Red-tagging, the senator proposed, “should be criminalized to sanction those who continue to incite violence against government critics and the opposition.” She challenged the NTF-ELCAC: “Puro kayo red-tag. Accuse under oath, para magkaalaman na.”

Groups outraged by the intensified calumnies, as well as lawyers’ organizations, are studying how to effectively push back. On the other hand, NTF-ELCAC vice chairperson Hermogenes Esperon Jr. presses the Department of Justice to probe “organizations associated with communist rebels.”

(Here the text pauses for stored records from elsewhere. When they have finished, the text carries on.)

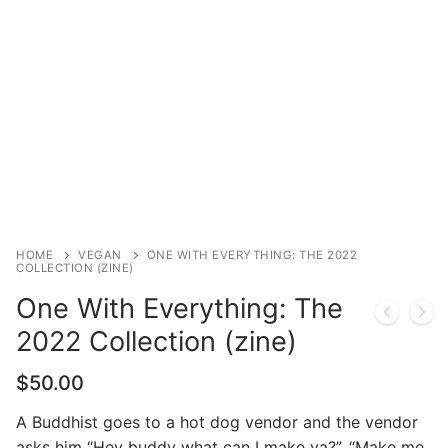
HOME
VEGAN
ONE WITH EVERYTHING: THE 2022
COLLECTION (ZINE)
One With Everything: The
2022 Collection (zine)
$
50.00
A Buddhist goes to a hot dog vendor and the vendor
asks him “Hey buddy what can I make ya?”. “Make me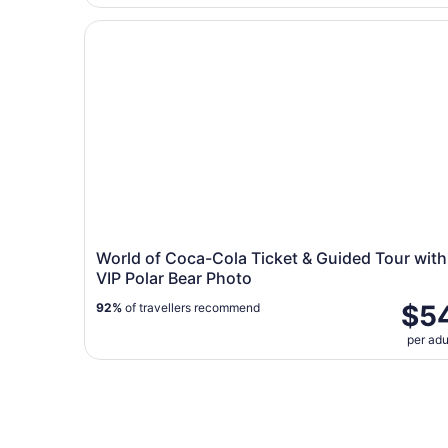
World of Coca-Cola Ticket & Guided Tour with 
World of Coca-Cola Ticket & Guided Tour with
VIP Polar Bear Photo
$5
92%
of travellers recommend
per adu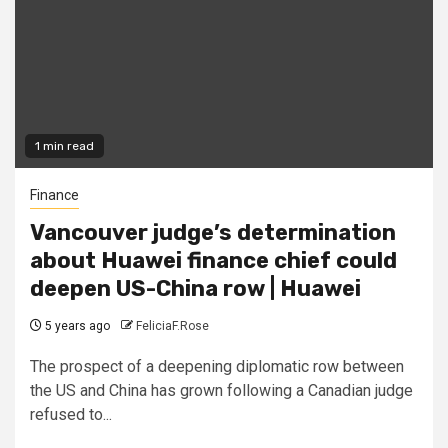
1 min read
Finance
Vancouver judge’s determination
about Huawei finance chief could
deepen US-China row | Huawei
5 years ago
FeliciaF.Rose
The prospect of a deepening diplomatic row between
the US and China has grown following a Canadian judge
refused to...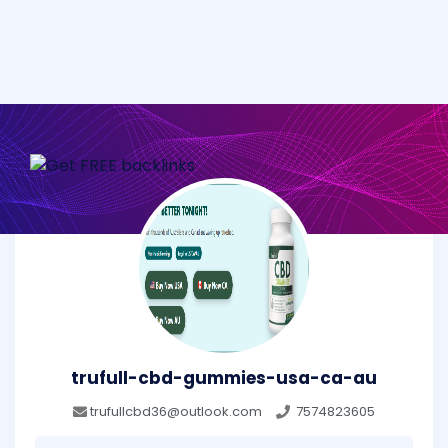
trufull-cbd-gummies-usa-ca-au
trufullcbd36@outlook.com
7574823605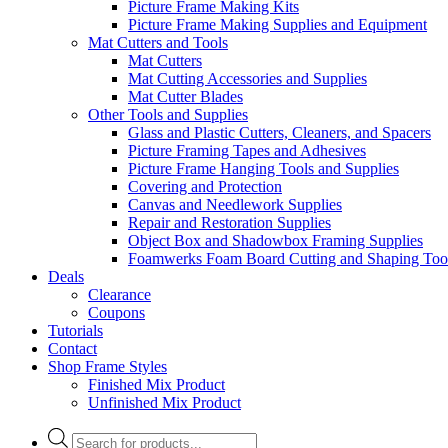
Picture Frame Making Kits
Picture Frame Making Supplies and Equipment
Mat Cutters and Tools
Mat Cutters
Mat Cutting Accessories and Supplies
Mat Cutter Blades
Other Tools and Supplies
Glass and Plastic Cutters, Cleaners, and Spacers
Picture Framing Tapes and Adhesives
Picture Frame Hanging Tools and Supplies
Covering and Protection
Canvas and Needlework Supplies
Repair and Restoration Supplies
Object Box and Shadowbox Framing Supplies
Foamwerks Foam Board Cutting and Shaping Too
Deals
Clearance
Coupons
Tutorials
Contact
Shop Frame Styles
Finished Mix Product
Unfinished Mix Product
Products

But last Wednesday, Justice Secretary Menardo Guevarra, speaking as a member of the Anti-Terrorism Council (ATC, the implementing body of the Anti-Terrorism Act of 2020), stated:

“We do not have sufficient factual basis at this time to initiate an investigation. There’s nothing unlawful for any groups associated with the CPP-NPA to support any political party or individual in the forthcoming elections.” Then he added:

“It is when they commit acts of violence to sow terror and destabilize public order in the guise of exercising their political rights that will prompt the Anti-Terrorism Council to take action.”

Take note: The intelligence community’s top honcho, who presumably had cleared the report given to Duterte, is also the head of the ATC secretariat. Can you imagine what probable scenario may be contrived in the May elections that would justify the ATC “taking action,” as Guevara stated?